◆ PROVIDED RECORDS
=== Section Start ===

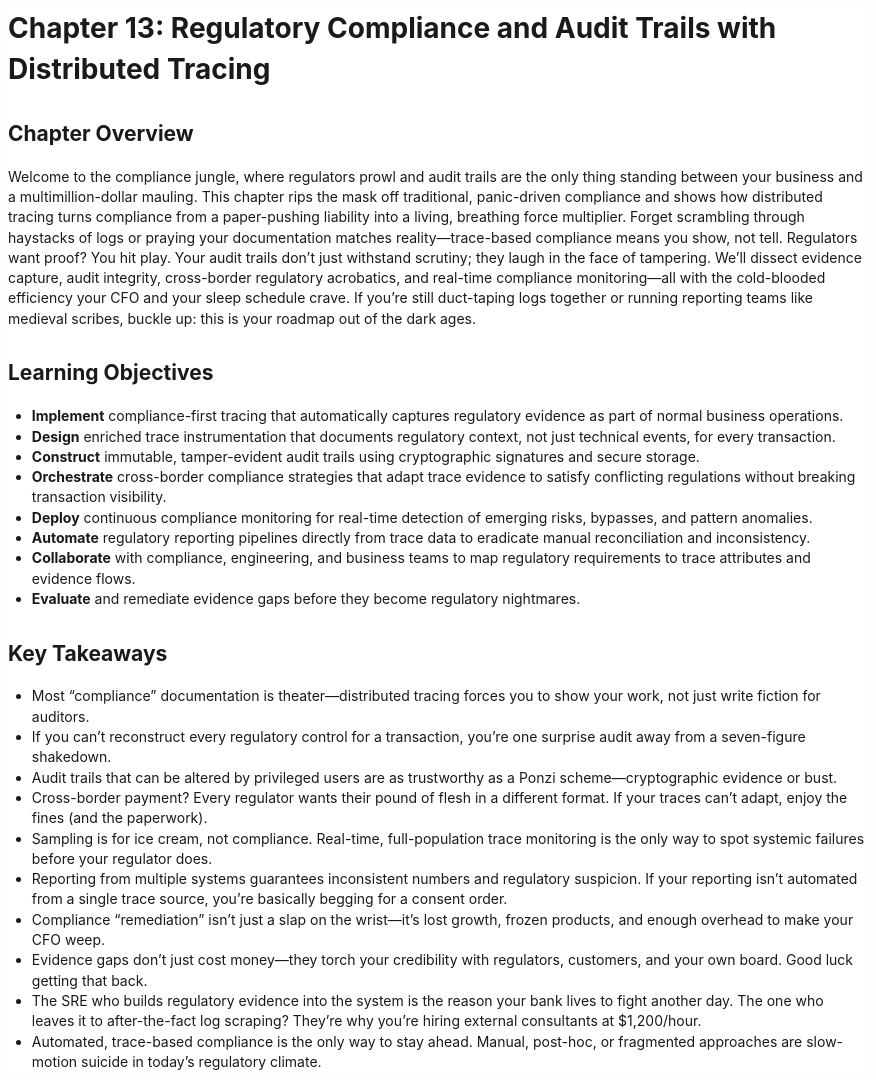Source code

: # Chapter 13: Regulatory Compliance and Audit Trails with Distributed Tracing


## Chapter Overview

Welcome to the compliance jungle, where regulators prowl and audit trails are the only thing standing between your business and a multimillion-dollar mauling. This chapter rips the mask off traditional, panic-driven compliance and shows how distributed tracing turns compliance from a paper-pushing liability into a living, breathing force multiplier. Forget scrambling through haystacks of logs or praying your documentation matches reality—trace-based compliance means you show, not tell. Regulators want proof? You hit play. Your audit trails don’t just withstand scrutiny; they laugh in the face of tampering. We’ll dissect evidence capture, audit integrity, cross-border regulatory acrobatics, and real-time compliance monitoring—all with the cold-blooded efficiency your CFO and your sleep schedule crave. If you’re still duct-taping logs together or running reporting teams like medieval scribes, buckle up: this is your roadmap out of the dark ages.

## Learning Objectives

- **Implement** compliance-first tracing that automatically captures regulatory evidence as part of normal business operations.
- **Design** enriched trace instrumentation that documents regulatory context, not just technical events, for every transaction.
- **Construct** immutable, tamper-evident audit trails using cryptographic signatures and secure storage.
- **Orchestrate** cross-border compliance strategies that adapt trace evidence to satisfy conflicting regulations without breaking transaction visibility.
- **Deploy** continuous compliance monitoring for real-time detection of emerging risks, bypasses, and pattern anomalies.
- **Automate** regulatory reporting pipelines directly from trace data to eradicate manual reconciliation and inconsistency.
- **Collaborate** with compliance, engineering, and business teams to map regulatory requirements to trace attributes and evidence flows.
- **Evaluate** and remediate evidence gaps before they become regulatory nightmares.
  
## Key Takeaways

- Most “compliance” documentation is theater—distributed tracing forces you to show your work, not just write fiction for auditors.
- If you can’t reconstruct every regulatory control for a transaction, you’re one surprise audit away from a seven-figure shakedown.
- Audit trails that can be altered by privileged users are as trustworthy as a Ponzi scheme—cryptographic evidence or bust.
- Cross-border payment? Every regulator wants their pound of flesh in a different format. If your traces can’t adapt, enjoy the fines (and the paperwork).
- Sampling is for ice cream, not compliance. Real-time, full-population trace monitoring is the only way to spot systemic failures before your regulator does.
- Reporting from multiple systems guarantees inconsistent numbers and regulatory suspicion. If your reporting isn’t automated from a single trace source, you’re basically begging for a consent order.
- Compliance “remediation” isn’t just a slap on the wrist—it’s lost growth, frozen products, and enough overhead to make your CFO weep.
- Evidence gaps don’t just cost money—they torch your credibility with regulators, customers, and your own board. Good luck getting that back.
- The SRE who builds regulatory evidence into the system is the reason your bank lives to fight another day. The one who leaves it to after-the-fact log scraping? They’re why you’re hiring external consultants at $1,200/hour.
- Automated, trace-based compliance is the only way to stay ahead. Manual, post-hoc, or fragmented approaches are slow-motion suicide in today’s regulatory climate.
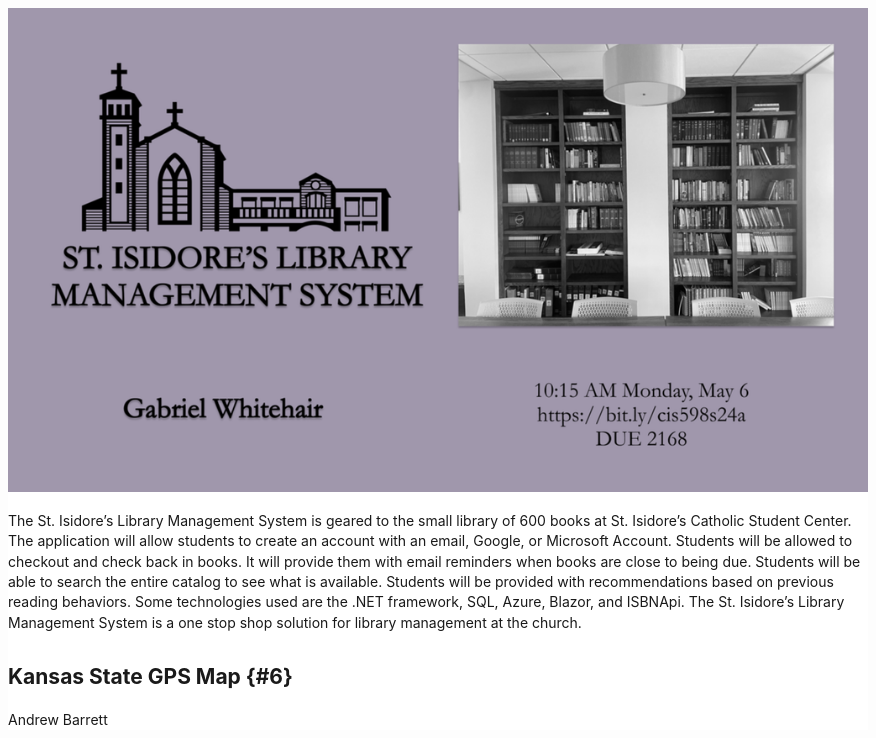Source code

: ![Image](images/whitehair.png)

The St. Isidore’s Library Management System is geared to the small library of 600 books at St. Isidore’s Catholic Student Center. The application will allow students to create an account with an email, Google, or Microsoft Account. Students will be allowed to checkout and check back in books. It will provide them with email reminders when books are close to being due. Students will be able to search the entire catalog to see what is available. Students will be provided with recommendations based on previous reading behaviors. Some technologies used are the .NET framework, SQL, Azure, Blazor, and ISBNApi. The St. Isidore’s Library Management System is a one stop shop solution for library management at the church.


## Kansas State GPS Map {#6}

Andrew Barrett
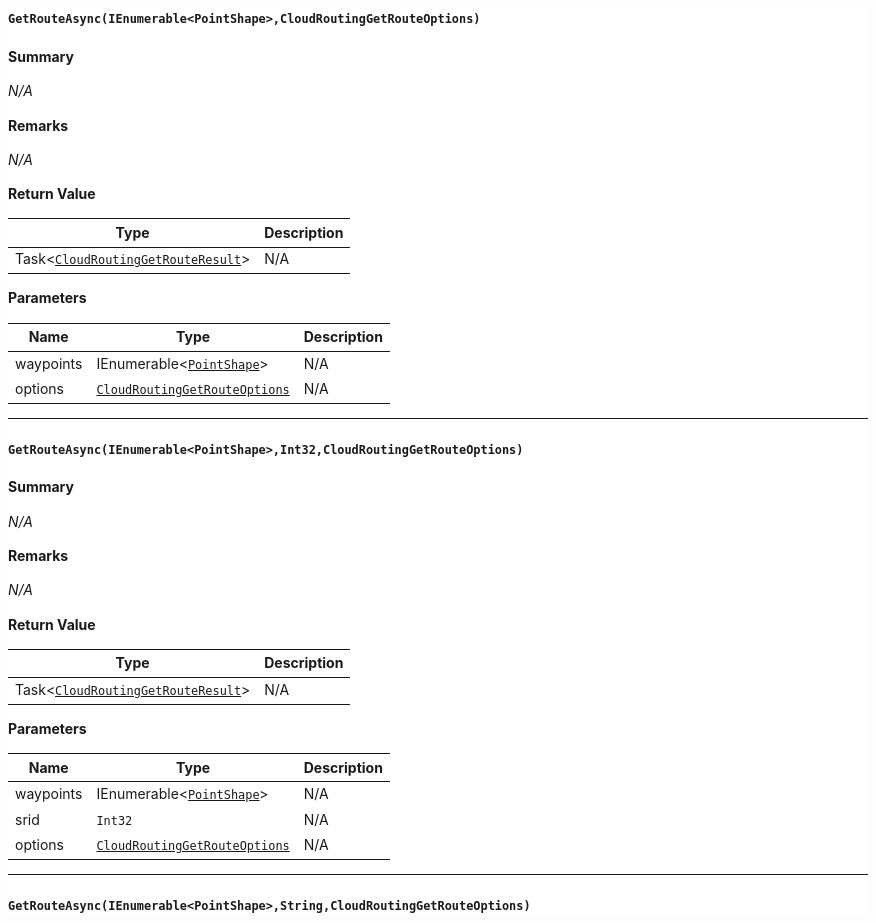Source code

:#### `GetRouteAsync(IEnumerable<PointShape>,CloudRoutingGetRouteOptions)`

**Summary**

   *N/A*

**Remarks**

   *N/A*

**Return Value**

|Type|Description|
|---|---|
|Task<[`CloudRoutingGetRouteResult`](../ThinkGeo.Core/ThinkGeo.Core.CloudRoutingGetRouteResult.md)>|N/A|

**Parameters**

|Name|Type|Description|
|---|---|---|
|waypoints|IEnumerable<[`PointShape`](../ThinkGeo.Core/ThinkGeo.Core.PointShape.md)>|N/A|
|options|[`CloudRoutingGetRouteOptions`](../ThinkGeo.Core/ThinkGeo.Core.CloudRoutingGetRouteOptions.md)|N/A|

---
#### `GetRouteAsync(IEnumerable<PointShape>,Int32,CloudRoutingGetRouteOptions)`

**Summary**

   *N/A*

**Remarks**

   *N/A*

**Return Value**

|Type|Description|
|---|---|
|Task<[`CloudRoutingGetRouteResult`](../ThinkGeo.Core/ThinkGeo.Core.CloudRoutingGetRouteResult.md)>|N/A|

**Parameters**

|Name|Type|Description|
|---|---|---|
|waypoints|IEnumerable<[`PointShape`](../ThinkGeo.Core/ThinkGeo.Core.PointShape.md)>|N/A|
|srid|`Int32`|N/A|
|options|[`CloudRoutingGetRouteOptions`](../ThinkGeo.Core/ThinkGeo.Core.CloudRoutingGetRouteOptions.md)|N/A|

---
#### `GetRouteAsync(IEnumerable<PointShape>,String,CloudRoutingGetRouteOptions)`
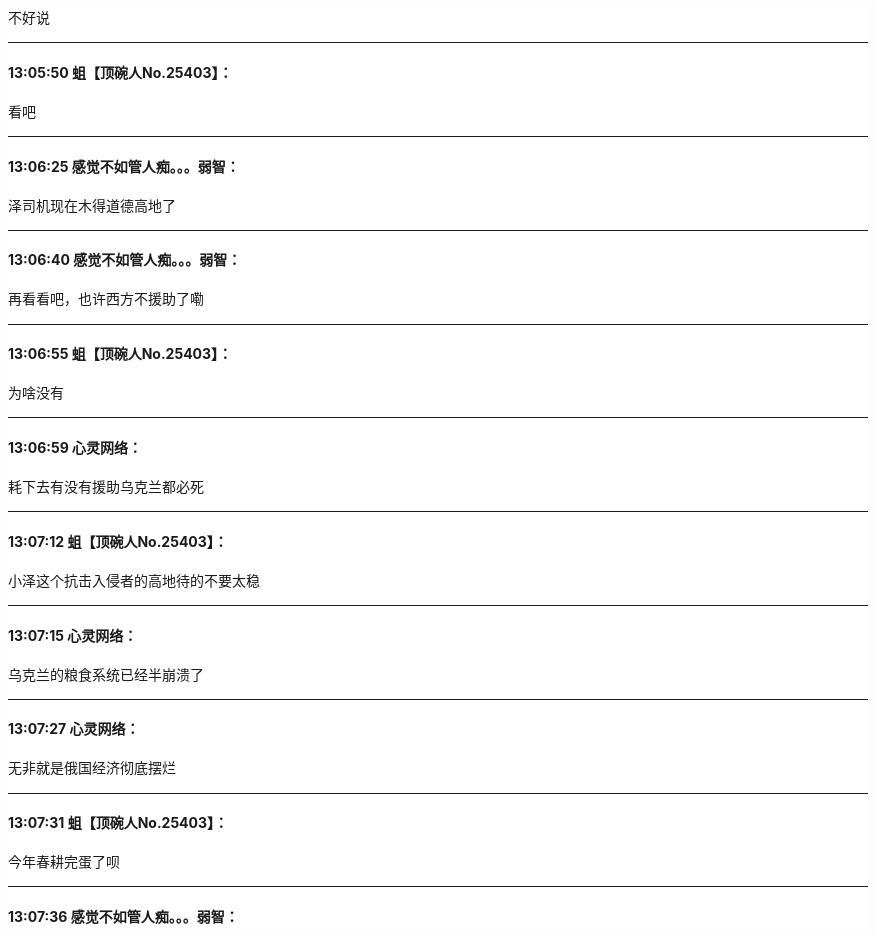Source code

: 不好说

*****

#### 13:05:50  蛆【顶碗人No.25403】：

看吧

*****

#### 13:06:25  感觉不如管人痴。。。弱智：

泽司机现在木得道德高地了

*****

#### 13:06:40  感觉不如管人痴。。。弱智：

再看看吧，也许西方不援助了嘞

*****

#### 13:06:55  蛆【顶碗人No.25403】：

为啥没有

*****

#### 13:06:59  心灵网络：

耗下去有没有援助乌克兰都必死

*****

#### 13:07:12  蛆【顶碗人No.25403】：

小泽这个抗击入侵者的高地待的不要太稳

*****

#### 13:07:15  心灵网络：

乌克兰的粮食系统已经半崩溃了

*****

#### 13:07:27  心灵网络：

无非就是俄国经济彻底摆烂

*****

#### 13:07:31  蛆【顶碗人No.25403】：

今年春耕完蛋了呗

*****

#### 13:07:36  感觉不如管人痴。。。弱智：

=== Section End ===

◆ YOUR INSTRUCTIONS
Repeat every record precisely. Any picture among them stays out of the copy.

◆ RESULT
Source code

: # Chapter 13: Regulatory Compliance and Audit Trails with Distributed Tracing


## Chapter Overview

Welcome to the compliance jungle, where regulators prowl and audit trails are the only thing standing between your business and a multimillion-dollar mauling. This chapter rips the mask off traditional, panic-driven compliance and shows how distributed tracing turns compliance from a paper-pushing liability into a living, breathing force multiplier. Forget scrambling through haystacks of logs or praying your documentation matches reality—trace-based compliance means you show, not tell. Regulators want proof? You hit play. Your audit trails don’t just withstand scrutiny; they laugh in the face of tampering. We’ll dissect evidence capture, audit integrity, cross-border regulatory acrobatics, and real-time compliance monitoring—all with the cold-blooded efficiency your CFO and your sleep schedule crave. If you’re still duct-taping logs together or running reporting teams like medieval scribes, buckle up: this is your roadmap out of the dark ages.

## Learning Objectives

- **Implement** compliance-first tracing that automatically captures regulatory evidence as part of normal business operations.
- **Design** enriched trace instrumentation that documents regulatory context, not just technical events, for every transaction.
- **Construct** immutable, tamper-evident audit trails using cryptographic signatures and secure storage.
- **Orchestrate** cross-border compliance strategies that adapt trace evidence to satisfy conflicting regulations without breaking transaction visibility.
- **Deploy** continuous compliance monitoring for real-time detection of emerging risks, bypasses, and pattern anomalies.
- **Automate** regulatory reporting pipelines directly from trace data to eradicate manual reconciliation and inconsistency.
- **Collaborate** with compliance, engineering, and business teams to map regulatory requirements to trace attributes and evidence flows.
- **Evaluate** and remediate evidence gaps before they become regulatory nightmares.
  
## Key Takeaways

- Most “compliance” documentation is theater—distributed tracing forces you to show your work, not just write fiction for auditors.
- If you can’t reconstruct every regulatory control for a transaction, you’re one surprise audit away from a seven-figure shakedown.
- Audit trails that can be altered by privileged users are as trustworthy as a Ponzi scheme—cryptographic evidence or bust.
- Cross-border payment? Every regulator wants their pound of flesh in a different format. If your traces can’t adapt, enjoy the fines (and the paperwork).
- Sampling is for ice cream, not compliance. Real-time, full-population trace monitoring is the only way to spot systemic failures before your regulator does.
- Reporting from multiple systems guarantees inconsistent numbers and regulatory suspicion. If your reporting isn’t automated from a single trace source, you’re basically begging for a consent order.
- Compliance “remediation” isn’t just a slap on the wrist—it’s lost growth, frozen products, and enough overhead to make your CFO weep.
- Evidence gaps don’t just cost money—they torch your credibility with regulators, customers, and your own board. Good luck getting that back.
- The SRE who builds regulatory evidence into the system is the reason your bank lives to fight another day. The one who leaves it to after-the-fact log scraping? They’re why you’re hiring external consultants at $1,200/hour.
- Automated, trace-based compliance is the only way to stay ahead. Manual, post-hoc, or fragmented approaches are slow-motion suicide in today’s regulatory climate.
Source code

: ![Image](images/whitehair.png)

The St. Isidore’s Library Management System is geared to the small library of 600 books at St. Isidore’s Catholic Student Center. The application will allow students to create an account with an email, Google, or Microsoft Account. Students will be allowed to checkout and check back in books. It will provide them with email reminders when books are close to being due. Students will be able to search the entire catalog to see what is available. Students will be provided with recommendations based on previous reading behaviors. Some technologies used are the .NET framework, SQL, Azure, Blazor, and ISBNApi. The St. Isidore’s Library Management System is a one stop shop solution for library management at the church.


## Kansas State GPS Map {#6}

Andrew Barrett
Source code

:#### `GetRouteAsync(IEnumerable<PointShape>,CloudRoutingGetRouteOptions)`

**Summary**

   *N/A*

**Remarks**

   *N/A*

**Return Value**

|Type|Description|
|---|---|
|Task<[`CloudRoutingGetRouteResult`](../ThinkGeo.Core/ThinkGeo.Core.CloudRoutingGetRouteResult.md)>|N/A|

**Parameters**

|Name|Type|Description|
|---|---|---|
|waypoints|IEnumerable<[`PointShape`](../ThinkGeo.Core/ThinkGeo.Core.PointShape.md)>|N/A|
|options|[`CloudRoutingGetRouteOptions`](../ThinkGeo.Core/ThinkGeo.Core.CloudRoutingGetRouteOptions.md)|N/A|

---
#### `GetRouteAsync(IEnumerable<PointShape>,Int32,CloudRoutingGetRouteOptions)`

**Summary**

   *N/A*

**Remarks**

   *N/A*

**Return Value**

|Type|Description|
|---|---|
|Task<[`CloudRoutingGetRouteResult`](../ThinkGeo.Core/ThinkGeo.Core.CloudRoutingGetRouteResult.md)>|N/A|

**Parameters**

|Name|Type|Description|
|---|---|---|
|waypoints|IEnumerable<[`PointShape`](../ThinkGeo.Core/ThinkGeo.Core.PointShape.md)>|N/A|
|srid|`Int32`|N/A|
|options|[`CloudRoutingGetRouteOptions`](../ThinkGeo.Core/ThinkGeo.Core.CloudRoutingGetRouteOptions.md)|N/A|

---
#### `GetRouteAsync(IEnumerable<PointShape>,String,CloudRoutingGetRouteOptions)`
Source code

: 不好说

*****

#### 13:05:50  蛆【顶碗人No.25403】：

看吧

*****

#### 13:06:25  感觉不如管人痴。。。弱智：

泽司机现在木得道德高地了

*****

#### 13:06:40  感觉不如管人痴。。。弱智：

再看看吧，也许西方不援助了嘞

*****

#### 13:06:55  蛆【顶碗人No.25403】：

为啥没有

*****

#### 13:06:59  心灵网络：

耗下去有没有援助乌克兰都必死

*****

#### 13:07:12  蛆【顶碗人No.25403】：

小泽这个抗击入侵者的高地待的不要太稳

*****

#### 13:07:15  心灵网络：

乌克兰的粮食系统已经半崩溃了

*****

#### 13:07:27  心灵网络：

无非就是俄国经济彻底摆烂

*****

#### 13:07:31  蛆【顶碗人No.25403】：

今年春耕完蛋了呗

*****

#### 13:07:36  感觉不如管人痴。。。弱智：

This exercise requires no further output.